-- WHAT THIS TASK INVOLVES --
Where a line holds the word "Value", count it, then give only the total for the entries below.

*** PROVIDED RECORDS Section Begins ***

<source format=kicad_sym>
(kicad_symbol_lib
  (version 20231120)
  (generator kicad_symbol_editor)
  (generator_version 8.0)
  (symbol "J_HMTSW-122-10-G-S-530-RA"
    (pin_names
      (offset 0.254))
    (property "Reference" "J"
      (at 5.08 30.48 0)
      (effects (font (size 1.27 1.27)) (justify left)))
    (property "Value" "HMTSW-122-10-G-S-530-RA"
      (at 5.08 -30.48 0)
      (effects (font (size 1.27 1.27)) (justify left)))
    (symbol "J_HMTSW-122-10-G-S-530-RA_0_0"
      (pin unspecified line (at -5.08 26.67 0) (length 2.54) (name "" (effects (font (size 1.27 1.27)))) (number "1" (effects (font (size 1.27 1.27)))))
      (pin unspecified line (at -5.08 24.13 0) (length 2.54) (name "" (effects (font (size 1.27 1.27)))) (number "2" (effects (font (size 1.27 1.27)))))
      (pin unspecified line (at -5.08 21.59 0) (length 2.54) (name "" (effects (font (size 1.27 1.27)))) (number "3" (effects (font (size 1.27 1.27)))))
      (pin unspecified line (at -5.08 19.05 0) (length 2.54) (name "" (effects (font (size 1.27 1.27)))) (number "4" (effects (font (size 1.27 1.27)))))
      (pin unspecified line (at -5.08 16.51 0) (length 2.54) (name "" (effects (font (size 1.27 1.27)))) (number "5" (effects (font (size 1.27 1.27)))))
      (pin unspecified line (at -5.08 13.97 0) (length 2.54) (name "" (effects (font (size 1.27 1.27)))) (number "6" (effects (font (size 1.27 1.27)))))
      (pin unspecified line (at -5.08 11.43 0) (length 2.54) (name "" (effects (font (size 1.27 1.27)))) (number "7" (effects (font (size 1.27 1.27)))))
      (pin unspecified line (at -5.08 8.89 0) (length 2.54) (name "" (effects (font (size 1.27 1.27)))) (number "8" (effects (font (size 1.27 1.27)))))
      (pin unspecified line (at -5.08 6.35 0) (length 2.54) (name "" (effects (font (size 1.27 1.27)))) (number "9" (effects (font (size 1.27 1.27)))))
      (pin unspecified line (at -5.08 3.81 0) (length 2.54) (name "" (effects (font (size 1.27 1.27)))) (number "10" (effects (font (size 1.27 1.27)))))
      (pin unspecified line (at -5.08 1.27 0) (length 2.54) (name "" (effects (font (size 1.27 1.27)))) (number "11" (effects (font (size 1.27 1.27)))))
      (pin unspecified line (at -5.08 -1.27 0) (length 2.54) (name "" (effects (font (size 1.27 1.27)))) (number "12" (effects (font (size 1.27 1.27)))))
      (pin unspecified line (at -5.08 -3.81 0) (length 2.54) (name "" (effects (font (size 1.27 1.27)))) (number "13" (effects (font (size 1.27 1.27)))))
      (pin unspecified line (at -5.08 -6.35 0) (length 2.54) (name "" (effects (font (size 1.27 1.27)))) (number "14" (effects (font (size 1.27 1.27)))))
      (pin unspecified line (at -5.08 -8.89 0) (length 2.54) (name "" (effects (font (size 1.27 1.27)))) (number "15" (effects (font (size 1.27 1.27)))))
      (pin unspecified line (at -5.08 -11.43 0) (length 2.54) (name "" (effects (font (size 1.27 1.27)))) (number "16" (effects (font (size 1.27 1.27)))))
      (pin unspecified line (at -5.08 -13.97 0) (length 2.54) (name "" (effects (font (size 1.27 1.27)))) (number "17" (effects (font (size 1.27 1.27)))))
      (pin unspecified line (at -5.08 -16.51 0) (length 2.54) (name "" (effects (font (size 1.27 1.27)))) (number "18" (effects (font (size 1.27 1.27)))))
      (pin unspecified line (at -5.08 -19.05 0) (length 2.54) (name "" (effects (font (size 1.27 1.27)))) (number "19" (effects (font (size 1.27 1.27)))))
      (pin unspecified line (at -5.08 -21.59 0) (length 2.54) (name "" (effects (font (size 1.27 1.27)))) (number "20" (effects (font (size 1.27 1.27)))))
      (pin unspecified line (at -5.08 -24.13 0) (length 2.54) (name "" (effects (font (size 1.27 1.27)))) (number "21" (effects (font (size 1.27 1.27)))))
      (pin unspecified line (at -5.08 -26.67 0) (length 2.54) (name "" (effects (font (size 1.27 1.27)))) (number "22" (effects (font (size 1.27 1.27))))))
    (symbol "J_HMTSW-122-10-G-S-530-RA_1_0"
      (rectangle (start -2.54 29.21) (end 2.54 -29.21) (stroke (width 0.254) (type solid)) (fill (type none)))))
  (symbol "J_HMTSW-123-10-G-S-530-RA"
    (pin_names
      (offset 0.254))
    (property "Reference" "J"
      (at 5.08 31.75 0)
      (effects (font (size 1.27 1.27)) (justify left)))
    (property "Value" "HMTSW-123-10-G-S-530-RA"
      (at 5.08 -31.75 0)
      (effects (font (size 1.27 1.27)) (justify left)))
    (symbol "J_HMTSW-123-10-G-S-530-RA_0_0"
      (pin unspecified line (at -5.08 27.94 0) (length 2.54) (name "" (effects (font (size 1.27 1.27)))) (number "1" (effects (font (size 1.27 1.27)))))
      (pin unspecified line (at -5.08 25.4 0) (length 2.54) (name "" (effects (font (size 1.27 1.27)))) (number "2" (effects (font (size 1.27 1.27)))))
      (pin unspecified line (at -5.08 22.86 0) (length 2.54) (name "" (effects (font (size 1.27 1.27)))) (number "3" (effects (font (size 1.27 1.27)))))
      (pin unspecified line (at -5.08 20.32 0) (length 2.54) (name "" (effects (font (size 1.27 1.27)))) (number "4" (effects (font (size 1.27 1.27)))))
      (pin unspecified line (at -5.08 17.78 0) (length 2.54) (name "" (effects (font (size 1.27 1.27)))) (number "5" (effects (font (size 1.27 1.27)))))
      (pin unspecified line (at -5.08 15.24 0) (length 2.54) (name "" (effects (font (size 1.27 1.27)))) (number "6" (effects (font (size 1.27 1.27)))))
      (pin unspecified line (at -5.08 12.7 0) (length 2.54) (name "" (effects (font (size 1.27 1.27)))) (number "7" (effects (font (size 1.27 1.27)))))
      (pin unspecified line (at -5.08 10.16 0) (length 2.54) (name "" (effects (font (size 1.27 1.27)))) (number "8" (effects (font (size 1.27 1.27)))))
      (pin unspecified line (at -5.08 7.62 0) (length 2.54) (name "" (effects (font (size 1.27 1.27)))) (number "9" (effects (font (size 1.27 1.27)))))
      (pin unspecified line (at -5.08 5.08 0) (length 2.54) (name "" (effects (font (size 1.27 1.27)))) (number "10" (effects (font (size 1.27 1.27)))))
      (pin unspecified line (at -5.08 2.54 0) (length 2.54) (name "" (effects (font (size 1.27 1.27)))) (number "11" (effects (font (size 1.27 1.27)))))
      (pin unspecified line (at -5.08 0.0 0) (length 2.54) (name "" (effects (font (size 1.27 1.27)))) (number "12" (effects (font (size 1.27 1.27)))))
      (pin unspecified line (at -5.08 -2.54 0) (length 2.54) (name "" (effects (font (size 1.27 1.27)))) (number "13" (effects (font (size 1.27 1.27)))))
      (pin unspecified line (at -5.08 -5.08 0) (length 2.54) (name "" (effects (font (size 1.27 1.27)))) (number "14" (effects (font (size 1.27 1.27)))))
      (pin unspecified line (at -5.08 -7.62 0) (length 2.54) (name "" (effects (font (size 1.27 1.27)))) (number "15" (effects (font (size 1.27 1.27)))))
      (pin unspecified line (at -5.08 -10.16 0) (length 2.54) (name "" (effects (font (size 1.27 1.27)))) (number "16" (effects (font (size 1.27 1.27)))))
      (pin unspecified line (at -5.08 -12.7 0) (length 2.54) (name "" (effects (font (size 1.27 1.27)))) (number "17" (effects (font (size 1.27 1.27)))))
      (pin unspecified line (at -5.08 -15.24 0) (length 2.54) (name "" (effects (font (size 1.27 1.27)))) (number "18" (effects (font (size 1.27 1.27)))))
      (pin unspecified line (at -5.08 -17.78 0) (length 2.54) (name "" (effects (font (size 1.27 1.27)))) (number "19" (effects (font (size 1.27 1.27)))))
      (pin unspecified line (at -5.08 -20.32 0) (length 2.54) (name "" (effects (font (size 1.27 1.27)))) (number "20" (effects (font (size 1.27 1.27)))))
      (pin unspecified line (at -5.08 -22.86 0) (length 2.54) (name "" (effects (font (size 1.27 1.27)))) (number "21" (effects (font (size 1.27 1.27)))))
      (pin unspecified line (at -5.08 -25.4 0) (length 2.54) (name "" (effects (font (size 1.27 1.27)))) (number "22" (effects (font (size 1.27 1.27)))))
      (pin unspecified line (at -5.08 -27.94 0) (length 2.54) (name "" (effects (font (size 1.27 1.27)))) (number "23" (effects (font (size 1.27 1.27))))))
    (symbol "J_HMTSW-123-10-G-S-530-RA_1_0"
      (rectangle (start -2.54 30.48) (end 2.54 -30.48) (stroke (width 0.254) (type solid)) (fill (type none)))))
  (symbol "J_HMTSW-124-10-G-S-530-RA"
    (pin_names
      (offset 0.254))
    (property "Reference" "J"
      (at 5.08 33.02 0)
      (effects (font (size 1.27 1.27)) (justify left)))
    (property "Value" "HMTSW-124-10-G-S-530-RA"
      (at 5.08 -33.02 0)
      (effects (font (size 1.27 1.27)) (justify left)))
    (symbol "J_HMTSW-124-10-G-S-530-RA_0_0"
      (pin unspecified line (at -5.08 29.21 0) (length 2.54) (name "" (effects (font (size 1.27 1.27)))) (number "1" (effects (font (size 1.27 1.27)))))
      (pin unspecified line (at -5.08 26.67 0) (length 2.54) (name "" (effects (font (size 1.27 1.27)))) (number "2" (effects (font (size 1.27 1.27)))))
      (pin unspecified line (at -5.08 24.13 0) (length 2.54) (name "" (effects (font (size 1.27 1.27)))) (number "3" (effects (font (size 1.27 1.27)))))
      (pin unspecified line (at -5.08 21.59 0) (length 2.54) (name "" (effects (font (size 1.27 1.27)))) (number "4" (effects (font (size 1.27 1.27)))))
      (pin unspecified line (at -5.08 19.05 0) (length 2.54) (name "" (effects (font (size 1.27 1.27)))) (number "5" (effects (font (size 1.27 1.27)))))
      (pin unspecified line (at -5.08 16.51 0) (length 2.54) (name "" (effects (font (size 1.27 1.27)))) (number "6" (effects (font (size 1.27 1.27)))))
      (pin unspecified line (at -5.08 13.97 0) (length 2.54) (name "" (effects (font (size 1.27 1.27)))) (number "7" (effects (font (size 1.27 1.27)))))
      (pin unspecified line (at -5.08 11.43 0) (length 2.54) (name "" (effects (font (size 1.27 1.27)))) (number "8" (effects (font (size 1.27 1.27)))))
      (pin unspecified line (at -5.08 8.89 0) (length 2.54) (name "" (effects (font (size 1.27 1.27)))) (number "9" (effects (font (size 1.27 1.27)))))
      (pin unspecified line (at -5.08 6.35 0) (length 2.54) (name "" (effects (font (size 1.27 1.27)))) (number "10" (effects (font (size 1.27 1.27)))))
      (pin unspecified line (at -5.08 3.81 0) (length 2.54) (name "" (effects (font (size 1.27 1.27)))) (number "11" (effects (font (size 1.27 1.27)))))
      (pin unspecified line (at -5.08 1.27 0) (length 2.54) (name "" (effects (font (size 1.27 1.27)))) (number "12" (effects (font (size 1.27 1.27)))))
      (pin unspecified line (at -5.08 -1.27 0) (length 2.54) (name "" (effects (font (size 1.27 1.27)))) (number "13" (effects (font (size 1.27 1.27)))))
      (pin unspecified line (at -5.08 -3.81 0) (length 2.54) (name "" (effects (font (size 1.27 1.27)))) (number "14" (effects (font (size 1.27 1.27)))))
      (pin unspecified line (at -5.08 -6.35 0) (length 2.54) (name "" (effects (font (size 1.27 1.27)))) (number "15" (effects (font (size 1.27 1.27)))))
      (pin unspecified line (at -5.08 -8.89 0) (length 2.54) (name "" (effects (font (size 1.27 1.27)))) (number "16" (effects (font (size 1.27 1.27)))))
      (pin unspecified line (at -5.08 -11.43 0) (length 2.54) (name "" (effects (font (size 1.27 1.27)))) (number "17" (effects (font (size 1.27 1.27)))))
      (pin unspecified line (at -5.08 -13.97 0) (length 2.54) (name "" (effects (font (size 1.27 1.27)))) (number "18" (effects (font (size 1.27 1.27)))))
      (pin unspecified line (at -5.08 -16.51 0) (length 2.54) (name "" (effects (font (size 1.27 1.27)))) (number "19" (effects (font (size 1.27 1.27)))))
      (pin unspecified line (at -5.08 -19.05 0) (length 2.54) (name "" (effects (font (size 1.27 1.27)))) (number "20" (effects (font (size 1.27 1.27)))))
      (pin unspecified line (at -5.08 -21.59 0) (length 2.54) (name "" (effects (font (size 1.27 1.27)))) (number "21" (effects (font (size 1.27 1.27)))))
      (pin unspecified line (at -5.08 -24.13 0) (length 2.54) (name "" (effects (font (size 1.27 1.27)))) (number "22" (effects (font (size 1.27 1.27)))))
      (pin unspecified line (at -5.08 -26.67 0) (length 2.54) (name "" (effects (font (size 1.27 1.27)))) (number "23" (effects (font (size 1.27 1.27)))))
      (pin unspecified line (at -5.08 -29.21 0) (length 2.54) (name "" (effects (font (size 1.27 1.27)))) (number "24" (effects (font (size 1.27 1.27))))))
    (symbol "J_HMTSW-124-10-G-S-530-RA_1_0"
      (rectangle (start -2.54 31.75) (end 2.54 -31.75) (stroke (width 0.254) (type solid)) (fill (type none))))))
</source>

*** PROVIDED RECORDS Section Ends ***

-- RESULT OF THE EXERCISE --
3